Many countries are battling with the transition from the traditional model of a net provider of energy to a state where various sources of clean and green generation are included in the network and there is a bi-directional flow from the consumer back to the grid. The provision of reliable electricity and managing a stable baseload already is a complex task, involving SCADA (Supervisory control and data acquisition) hardware, HMI (human-machine interface software) and IoT devices. Now add smart-meters, the ability by a prosumer to supply energy back to the grid from his electric vehicle or solar rooftop, coupled with new, intermittent sources of energy like solar and wind, and the equation gets too complex for human oversight. This is where artificial intelligence (AI) and machine learning (ML) come into play. There are many areas where AI can play a role in energy management, both on- and off-grid, starting with monitoring reliability of supply from renewable sources.
Saving For A Rainy Day
A major disruptor in new energy models is the use of energy storage. There are many forms of energy storage, from pumped storage schemes and molten salt for large on-grid solutions to lithium-ion batteries, which are used for anything from powering your mobile device to backing up a municipal utility’s supply. We have discussed the impact of batteries in another article.
There are several areas in which AI can improve the energy storage landscape:
· Grid safety - Where a fault is detected, the network now has bi-directional flow and both lines are live. AI can detect the fault, and send out proactive warning messages both to technical support and consumers to be aware that there are two live sources.

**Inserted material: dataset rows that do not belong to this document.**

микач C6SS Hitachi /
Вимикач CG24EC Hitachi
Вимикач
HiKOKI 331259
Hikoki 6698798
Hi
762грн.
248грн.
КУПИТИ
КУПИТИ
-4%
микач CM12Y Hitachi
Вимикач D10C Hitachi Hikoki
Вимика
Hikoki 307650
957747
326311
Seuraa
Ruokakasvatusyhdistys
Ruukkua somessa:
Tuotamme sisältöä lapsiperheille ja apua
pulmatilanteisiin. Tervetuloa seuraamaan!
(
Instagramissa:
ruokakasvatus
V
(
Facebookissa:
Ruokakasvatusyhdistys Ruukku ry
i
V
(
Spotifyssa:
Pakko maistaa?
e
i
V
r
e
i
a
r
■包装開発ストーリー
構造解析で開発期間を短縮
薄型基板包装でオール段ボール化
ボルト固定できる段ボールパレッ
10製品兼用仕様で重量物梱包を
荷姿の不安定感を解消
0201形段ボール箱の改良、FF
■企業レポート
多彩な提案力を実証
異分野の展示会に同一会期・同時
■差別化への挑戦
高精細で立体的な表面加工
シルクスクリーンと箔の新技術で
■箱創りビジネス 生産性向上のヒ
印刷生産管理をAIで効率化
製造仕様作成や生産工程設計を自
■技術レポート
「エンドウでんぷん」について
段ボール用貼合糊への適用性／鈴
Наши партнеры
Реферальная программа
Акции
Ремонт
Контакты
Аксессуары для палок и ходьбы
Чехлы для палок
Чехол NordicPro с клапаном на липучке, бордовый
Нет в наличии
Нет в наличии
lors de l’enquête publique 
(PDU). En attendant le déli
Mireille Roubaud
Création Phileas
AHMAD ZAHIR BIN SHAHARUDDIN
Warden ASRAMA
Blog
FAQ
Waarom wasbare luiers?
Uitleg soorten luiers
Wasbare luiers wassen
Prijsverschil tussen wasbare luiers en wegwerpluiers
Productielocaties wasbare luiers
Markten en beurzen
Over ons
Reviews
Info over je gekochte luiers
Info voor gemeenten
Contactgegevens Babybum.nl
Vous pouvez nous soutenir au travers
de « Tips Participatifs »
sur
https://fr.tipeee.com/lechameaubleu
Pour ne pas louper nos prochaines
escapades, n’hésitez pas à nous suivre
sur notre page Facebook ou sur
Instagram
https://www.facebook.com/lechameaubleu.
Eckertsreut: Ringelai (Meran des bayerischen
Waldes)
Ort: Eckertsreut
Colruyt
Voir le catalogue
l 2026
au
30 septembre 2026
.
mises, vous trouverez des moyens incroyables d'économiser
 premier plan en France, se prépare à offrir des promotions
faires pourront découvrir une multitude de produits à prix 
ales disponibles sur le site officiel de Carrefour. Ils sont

· Battery safety and battery life - AI can be used to monitor battery life as well as any malfunction and relay this information to the relevant support.
· Optimizing energy storage and release - Here is where AI can again come into play, identifying when there is surplus energy that can be stored or that there is a need to release energy from storage to meet peak demand. Efficient management of supply and demand using battery storage reduces traditional expensive and carbon-positive demand management remedies like diesel. AI can also assist in managing supply and demand by analysing smart meter information and using it to predict peaks and troughs in demand on a real-time basis. Dexter is a Dutch company that is aspiring to become a leader in the field of energy forecasting, using AI to reach this goal. They have recently received funding to explore DER (distributed energy resources) optimization.
Working with Smart Metering
Peak demand used to be pretty predictable, both in the industrial and residential sectors, because it was time-bound; for instance, households switching on their cookers to make dinner. Now that consumers are adopting alternative power sources, such as PV rooftops, peak demand, which traditionally occurred during daytime hours, is shifting to night-time, when solar is not available. This is where AI can play an active role and apply load-limiting techniques, such as switching household geysers off to balance the load, interacting with the resident’s smart meter. The householder can also optimize his energy costs by choosing to operate devices when there is low demand, especially where the utility is applying time-of-use costs. This pricing model can be managed dynamically via AI (although legislation and regulation often inhibits this approach). Wattie, a startup based in the Hague, has developed a solution for householders, which consists of a small device that collects energy usage data, transmits it for comprehensive analysis and returns usage and efficiency information specific to that customer. They are currently rolling out their solution in the Netherlands and Pakistan.
Understanding Heat Loss
Europe, with its older cities, is challenged with both heat radiation and loss from buildings. Understanding heat loss from a building can be addressed by collecting data about the building itself and the ambient area where the building is located. Sobolt has developed several solutions for the public sector, notably HeatPuls, which allows municipalities and governments to mitigate heat inefficiencies in public buildings.
Still much to be done
While AI and machine learning will create efficiencies and economies of scale in the energy sector, it is not yet a perfect world. Firstly, more data needs to be aggregated in all aspects to improve forecasting and decision-making. Then there is a lack of trust in AI predictions until there is a sufficient base of data and machine learning that is not skewed or erratic, so decisions will still need human oversight and decision-making. However, as the software matures and the data becomes more reliable, more reliance can be placed on AI applications to make the right decisions that drive an optimal energy model. In order to accelerate a successful transition to the comprehensive use of AI in energy, TU Delft is building a digital twin of the Dutch Grid, which will greatly increase our understanding of how the new complex and diverse energy model works.